* WORK TO COMPLETE *
Copy the lines below verbatim, beginning with the line that includes "[649,573,685,590] 起動 -> [229,693,271,713] 稼働" and continuing to the end; leave out everything before it.

* DATA SUPPLIED *

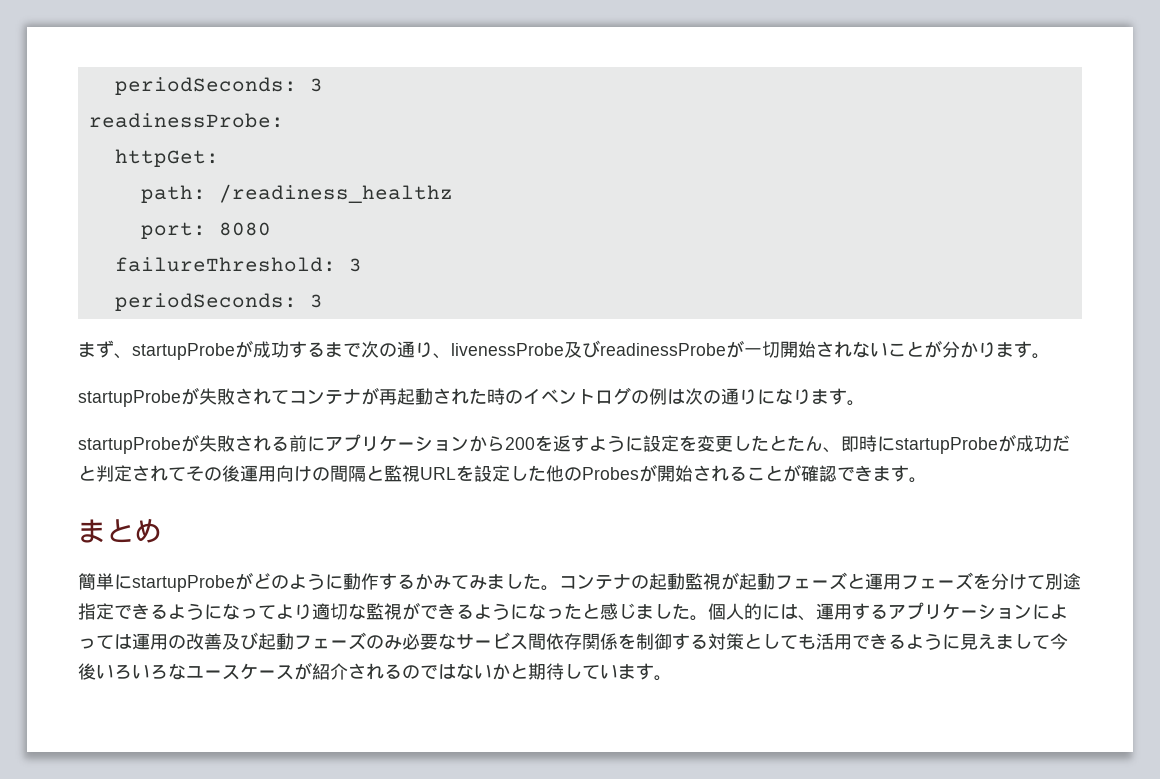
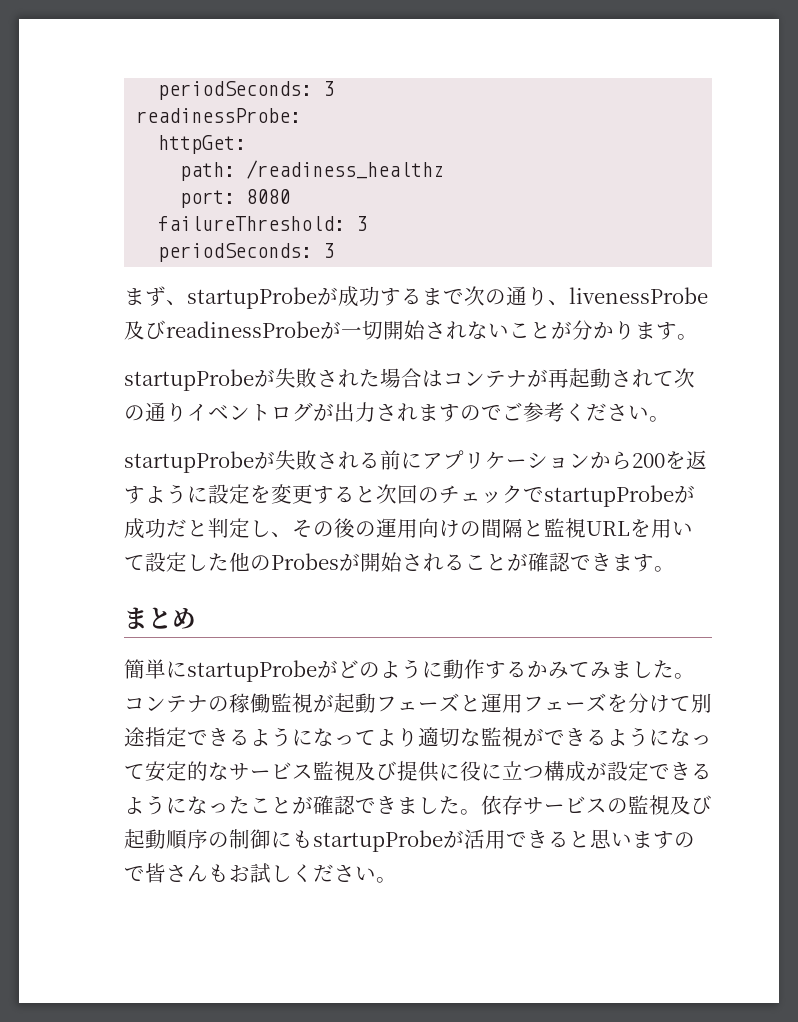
[271,390,289,404] て -> [359,368,443,388] た場合は
[469,388,523,405] た時の -> [653,368,695,388] [124,402,187,422] て次の通り
[631,388,847,405] の例は次の通りになります -> [313,402,649,422] が出力されますのでご参考ください
[733,435,895,453] したとたん、即時に -> [313,484,544,504] すると次回のチェックで
[132,465,240,482] されてその後 -> [250,518,376,538] し、その後の
(474, 473) none -> [651,519,693,538] [124,555,145,570] 用いて
[649,573,685,590] 起動 -> [229,693,271,713] 稼働
[564,602,1068,621] [78,632,1068,650] [78,662,654,680] たと感じました。個人的には、運用するアプリケーションによっては運用の改善及び起動フェーズのみ必要なサービス間依存関係を制御する対策としても活用できるように見えまして今後いろいろなユースケースが紹介されるのではないかと期待しています -> [124,761,712,782] [124,795,712,815] [124,829,695,852] [124,863,376,883] て安定的なサービス監視及び提供に役に立つ構成が設定できるようになったことが確認できました。依存サービスの監視及び起動順序の制御にもstartupProbeが活用できると思いますので皆さんもお試しください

* TASK RESULT *
[649,573,685,590] 起動 -> [229,693,271,713] 稼働
[564,602,1068,621] [78,632,1068,650] [78,662,654,680] たと感じました。個人的には、運用するアプリケーションによっては運用の改善及び起動フェーズのみ必要なサービス間依存関係を制御する対策としても活用できるように見えまして今後いろいろなユースケースが紹介されるのではないかと期待しています -> [124,761,712,782] [124,795,712,815] [124,829,695,852] [124,863,376,883] て安定的なサービス監視及び提供に役に立つ構成が設定できるようになったことが確認できました。依存サービスの監視及び起動順序の制御にもstartupProbeが活用できると思いますので皆さんもお試しください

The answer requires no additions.